Immobilier: chute probable du volume des transactions en 2020

La Fédération nationale de l’immobilier (Fnaim) dresse un bilan deux mois après la reprise des activités immobilières. Le scénario d’une baisse du volume des ventes et d’une résistance des prix est probable.

Autre constat de la Fnaim, la qualité de « valeur refuge » du logement, en termes de placements financiers. Crédit: iStock.

Le coronavirus aura un impact certain sur le marché immobilier. Par rapport à 2019, la baisse du volume des ventes devrait atteindre 25%, selon la Fédération nationale de l’immobilier (Fnaim) dans un rapport daté de juillet 2020. Toutefois, « l’impact sur le marché du logement dépendra de l’évolution de l’épidémie qui perturbera encore vraisemblablement l’économie durant de nombreux mois » précise la Fnaim. Difficile en effet de prévoir la tendance du marché en ces temps perturbés par une pandémie mondiale.

Le scénario imaginé par la fédération est en « U asymétrique », soit une baisse suivie d’une stagnation et d’une remontée de l’activité, « avec un redémarrage progressif de l’activité qui est observé depuis la réouverture des agences » écrivent les auteurs du rapport.
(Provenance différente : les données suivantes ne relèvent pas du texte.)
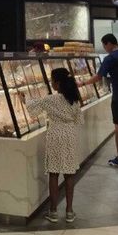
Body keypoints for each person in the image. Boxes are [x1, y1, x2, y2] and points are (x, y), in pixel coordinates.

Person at [25, 68, 84, 223]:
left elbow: (32, 107)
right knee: (69, 174)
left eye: (52, 81)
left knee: (53, 173)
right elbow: (79, 120)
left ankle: (53, 211)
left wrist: (23, 97)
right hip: (70, 135)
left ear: (57, 83)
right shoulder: (74, 99)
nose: (51, 83)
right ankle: (69, 211)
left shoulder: (51, 99)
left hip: (55, 134)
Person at [88, 34, 118, 169]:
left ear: (109, 43)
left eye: (104, 46)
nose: (105, 49)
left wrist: (82, 83)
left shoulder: (110, 58)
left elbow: (99, 77)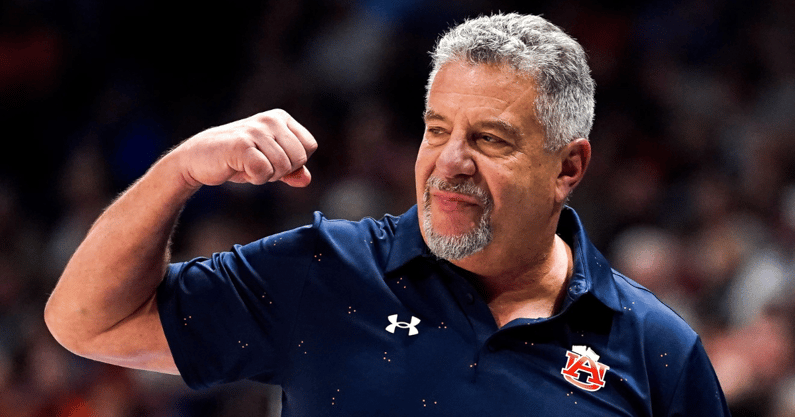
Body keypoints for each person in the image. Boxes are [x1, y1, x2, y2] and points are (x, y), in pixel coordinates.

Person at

Les conséquences de la crise sanitaire sur l’économie ont été limitées grâce aux mesures de soutien et les plans de relance des Etats et des banques centrales. La chute des consommations a compensé la perte ou la baisse de revenus des ménages. Ces derniers ont épargné pendant le confinement, faute de pouvoir dépenser leur argent ou par crainte de l’avenir. En juin, la confiance des ménages dans la situation économique « s’est ressaisie » mais leurs inquiétudes portent désormais sur le chômage.

Coup d’arrêt inévitable

Du côté du logement ancien, la reprise est aussi progressive. Autre constat de la Fnaim, la qualité de « valeur refuge » du logement, en termes de placements financiers, « notamment par rapport aux marchés actions (baisse de la bourse et volatilité élevée : le regain d’intérêt récent des Français pour la bourse pourrait être fortement ébranlé) ». L’immobilier résidentiel pourrait être « plus résilient » que l’immobilier de bureau ou commercial. « Après cinq années consécutives de hausse des volumes et quatre années consécutives de hausse des prix, le marché immobilier va nécessairement subir un coup d’arrêt en 2020 » estime la Fnaim.
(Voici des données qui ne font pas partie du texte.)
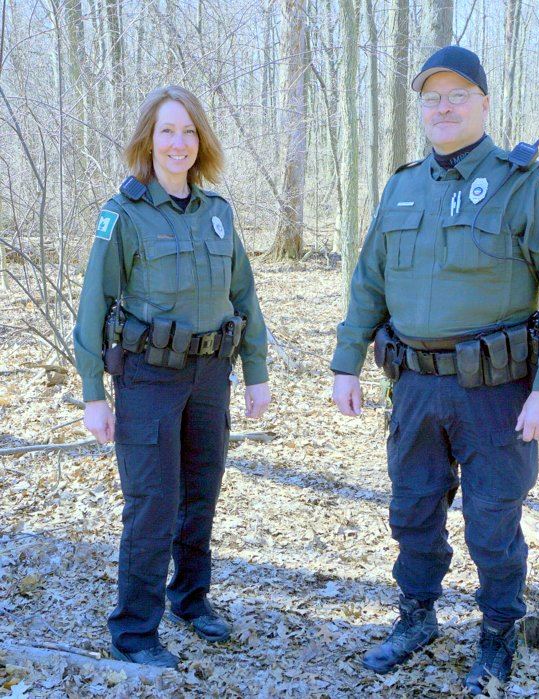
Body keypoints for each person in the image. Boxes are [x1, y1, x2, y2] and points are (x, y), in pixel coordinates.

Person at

sur les prix, la Fnaim ne s’avance pas. « Les sondages commandés (..) montrent que les ménages anticipent une légère hausse des prix dans les six prochains mois, tandis que les agents immobiliers sont moins optimistes et anticipent une stabilisation voire une légère baisse des prix » écrit la fédération. Un effondrement des prix n’est cependant pas à envisager pour la fédération qui table sur une certaine résistance. « Historiquement, même en période de crise, il a rarement été observé une surabondance d’offres par rapport à la demande, et le marché immobilier fait preuve d’une certaine inertie » écrit encore la fédération. Enfin, « concernant les taux des crédits immobiliers, il est fort probable qu’ils resteront à un très bas niveau en 2020, notamment sous l’effet de l’intervention massive de la BCE (Banque Centrale Européenne) » conclut la Fnaim. La reprise du marché immobilier pourrait être aussi être contrariée par le durcissement de l’octroi des crédits.